::: EXTRACTED RECORDS :::

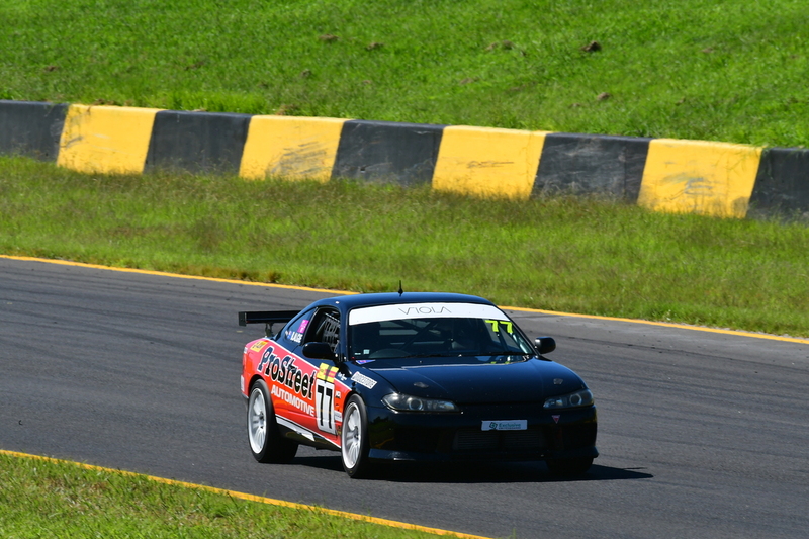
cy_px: 270
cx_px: 404
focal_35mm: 750
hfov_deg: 2.8
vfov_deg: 1.8
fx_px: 16850
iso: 500
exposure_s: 1/640
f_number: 13
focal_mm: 500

:::

▶ _THE TASK_: Output each entry shown above exactly as it stands, with all pictures removed.

▶ _WORKED SOLUTION_:
cy_px: 270
cx_px: 404
focal_35mm: 750
hfov_deg: 2.8
vfov_deg: 1.8
fx_px: 16850
iso: 500
exposure_s: 1/640
f_number: 13
focal_mm: 500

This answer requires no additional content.